§ Your objective
After finding the line containing "de soutien psychologique" below, please output that line and each following one through the line containing "273 многодетные семьи Бурятии с начала года", exactly as written.

====

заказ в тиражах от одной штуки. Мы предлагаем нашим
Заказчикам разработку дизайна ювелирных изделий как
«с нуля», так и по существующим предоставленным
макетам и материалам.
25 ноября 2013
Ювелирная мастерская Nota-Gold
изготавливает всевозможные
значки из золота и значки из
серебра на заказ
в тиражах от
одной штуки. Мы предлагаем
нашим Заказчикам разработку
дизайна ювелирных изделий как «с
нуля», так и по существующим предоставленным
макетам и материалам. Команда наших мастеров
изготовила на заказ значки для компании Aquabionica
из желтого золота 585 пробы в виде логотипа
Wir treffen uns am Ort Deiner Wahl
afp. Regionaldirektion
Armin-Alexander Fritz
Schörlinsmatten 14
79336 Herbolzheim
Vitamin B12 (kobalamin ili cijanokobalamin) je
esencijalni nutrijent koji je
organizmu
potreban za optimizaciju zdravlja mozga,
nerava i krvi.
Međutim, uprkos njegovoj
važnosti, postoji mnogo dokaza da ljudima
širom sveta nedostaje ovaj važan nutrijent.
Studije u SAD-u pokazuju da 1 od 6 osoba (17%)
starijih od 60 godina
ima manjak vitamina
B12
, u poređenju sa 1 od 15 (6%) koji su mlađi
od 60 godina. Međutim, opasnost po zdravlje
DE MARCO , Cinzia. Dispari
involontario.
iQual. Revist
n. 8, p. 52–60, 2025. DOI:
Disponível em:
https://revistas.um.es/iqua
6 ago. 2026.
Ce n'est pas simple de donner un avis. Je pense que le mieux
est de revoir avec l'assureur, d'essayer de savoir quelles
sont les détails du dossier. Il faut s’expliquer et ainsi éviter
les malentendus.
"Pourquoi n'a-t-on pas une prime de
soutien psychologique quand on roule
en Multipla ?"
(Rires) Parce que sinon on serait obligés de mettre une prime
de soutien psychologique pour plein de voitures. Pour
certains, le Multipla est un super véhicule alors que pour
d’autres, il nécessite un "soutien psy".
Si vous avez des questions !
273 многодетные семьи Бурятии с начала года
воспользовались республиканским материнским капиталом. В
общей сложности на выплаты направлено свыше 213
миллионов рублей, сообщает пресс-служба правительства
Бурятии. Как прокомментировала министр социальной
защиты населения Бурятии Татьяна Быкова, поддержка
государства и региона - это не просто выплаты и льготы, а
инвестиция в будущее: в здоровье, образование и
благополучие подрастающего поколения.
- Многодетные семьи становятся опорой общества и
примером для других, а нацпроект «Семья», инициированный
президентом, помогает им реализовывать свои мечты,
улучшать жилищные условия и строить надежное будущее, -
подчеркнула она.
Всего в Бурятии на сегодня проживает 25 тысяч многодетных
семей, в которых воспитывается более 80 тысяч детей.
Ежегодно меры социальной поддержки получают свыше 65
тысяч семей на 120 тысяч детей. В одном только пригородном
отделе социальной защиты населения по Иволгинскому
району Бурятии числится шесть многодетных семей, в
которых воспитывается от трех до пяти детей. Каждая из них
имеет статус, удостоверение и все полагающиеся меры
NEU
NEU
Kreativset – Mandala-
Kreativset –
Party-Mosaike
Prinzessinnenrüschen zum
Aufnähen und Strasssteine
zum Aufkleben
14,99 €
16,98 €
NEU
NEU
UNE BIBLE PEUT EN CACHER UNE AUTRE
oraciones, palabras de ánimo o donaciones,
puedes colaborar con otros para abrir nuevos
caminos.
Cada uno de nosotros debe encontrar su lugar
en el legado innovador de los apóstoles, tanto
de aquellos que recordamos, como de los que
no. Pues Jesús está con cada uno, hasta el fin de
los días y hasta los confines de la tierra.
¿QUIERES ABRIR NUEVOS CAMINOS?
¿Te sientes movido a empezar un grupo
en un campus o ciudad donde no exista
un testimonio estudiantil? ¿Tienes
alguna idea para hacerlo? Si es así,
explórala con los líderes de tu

====

§ Solution for this task
de soutien psychologique pour plein de voitures. Pour
certains, le Multipla est un super véhicule alors que pour
d’autres, il nécessite un "soutien psy".
Si vous avez des questions !
273 многодетные семьи Бурятии с начала года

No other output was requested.